··· TEXT SECTION ···
2.8 minutes x 200 days x 100,000,000 workers with email = 56 billion minutes ~= 1 billion work hours. The median hourly wage is $18.
Fortunately for us all, dilligent corporations are applying an old remedy to bring these costs down.
Together, we will drive the rats from the tundra.
Since I read about a new spam study every other day, I'm wondering if that $22B price tag includes the cost of all the studies being done about the cost of spam?
/.?
All of these "annual amount of money lost due to X" studies are bullshit.
This is saying that $22B a year is "lost" due to people spending an average of 2.8 minutes a day deleting emails.
Well, how much paper has email saved over the years? How much time has email saved? How much does taking a dump cost businesses annually? What about reading
I've been hearing these "take a miniscule amount of thing X and multiply it by the number of people Y and report REALLY BIG NUMBER Z" studies all my life.
Who cares?
Lets do a more interesting and relevant study for people for a change. How many hundreds of millions of dollars would be saved if we switched to a 4 day workweek? How about the quality of life for everyone having at least 3 day weekends every week? That sounds interesting.
As some employees claim to read the mails in question, some have even purchased the products advertized, it appears that the bulk of this cost isn't that the mails are sent but that the employees are willfully seeking distractions in the first place. I would call this the usual cost-hunting nonsense, because people sitting in front of modern computers are not machines.
···
## PROBLEM TO SOLVE
Continue the comment thread on what spam costs businesses, starting after its last sentence. The rows after this text play no part in the work.
··· SUPPLIED RECORDS ···
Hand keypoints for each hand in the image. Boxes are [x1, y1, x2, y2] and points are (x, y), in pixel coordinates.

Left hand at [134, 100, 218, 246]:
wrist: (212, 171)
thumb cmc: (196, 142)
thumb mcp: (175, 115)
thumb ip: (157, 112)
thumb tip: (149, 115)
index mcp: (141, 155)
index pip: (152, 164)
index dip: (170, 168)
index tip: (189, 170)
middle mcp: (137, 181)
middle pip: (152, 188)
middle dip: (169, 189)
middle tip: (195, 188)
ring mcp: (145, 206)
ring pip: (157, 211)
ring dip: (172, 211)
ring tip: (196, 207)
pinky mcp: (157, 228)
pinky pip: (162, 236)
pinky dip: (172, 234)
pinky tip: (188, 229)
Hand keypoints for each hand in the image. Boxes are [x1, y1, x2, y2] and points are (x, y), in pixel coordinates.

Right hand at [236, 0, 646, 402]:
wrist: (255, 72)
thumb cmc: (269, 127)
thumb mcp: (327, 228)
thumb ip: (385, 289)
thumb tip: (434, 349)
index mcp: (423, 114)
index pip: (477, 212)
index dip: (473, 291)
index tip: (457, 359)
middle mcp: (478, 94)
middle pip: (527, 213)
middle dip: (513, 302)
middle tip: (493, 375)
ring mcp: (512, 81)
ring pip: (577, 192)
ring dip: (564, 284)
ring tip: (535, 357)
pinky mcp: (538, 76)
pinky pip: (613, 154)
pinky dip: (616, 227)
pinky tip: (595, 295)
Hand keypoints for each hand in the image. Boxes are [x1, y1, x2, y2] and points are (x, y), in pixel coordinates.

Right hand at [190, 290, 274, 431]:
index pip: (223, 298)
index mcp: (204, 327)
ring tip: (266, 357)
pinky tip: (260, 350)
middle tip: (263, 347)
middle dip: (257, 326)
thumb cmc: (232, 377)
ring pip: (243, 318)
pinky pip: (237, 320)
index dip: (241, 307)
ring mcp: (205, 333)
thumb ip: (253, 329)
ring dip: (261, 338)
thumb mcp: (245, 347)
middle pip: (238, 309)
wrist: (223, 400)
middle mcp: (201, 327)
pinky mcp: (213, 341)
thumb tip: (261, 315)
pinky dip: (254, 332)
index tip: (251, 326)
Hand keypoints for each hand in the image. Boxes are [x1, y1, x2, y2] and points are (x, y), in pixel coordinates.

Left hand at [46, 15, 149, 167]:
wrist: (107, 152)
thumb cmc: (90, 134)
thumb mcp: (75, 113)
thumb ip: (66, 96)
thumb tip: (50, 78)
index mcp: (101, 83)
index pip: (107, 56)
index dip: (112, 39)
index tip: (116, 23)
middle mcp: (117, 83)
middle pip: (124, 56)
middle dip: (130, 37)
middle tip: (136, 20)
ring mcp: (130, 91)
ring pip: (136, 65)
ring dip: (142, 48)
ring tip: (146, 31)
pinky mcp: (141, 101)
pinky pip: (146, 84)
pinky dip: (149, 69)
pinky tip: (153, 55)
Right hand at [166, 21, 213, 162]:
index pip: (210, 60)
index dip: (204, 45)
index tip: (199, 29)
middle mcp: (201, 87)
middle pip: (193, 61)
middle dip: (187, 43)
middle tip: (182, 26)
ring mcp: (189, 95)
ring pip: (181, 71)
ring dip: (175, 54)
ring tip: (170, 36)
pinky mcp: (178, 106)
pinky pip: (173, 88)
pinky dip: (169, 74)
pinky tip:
···
## ANSWER FOR THIS EXERCISE
These are web-connected, multi-tasking, bright-colors-and-lights computers, and expecting employees to stay constantly focused on the task at hand is folly, at best.
I mean, look at me. I'm checking out slashdot while waiting for my build to finish when I could be answering work emails or reading code that I'm about to change. It is a personal decision that one could construe to have cost the company money, but it's really more a part of conducting business with human employees.
If you had read the article in question, you would have found that, of those surveyed, the average time supposedly spent deleting the 18.5 spam messages received per day was 2.8 minutes, rather than 12. I spend more than 2.8 minutes per day going to the restroom.
Do we see reports on CNN saying that allowing employees to use the facilities costs businesses $44 Billion/year? Should we all be in diapers to increase productivity? Would it increase productivity to be in diapers? I know that this is an inevitable result of employing non-slave labor, but the point here is that attempting to quantify these costs in an attempt to demonize spam is an exercise in futility.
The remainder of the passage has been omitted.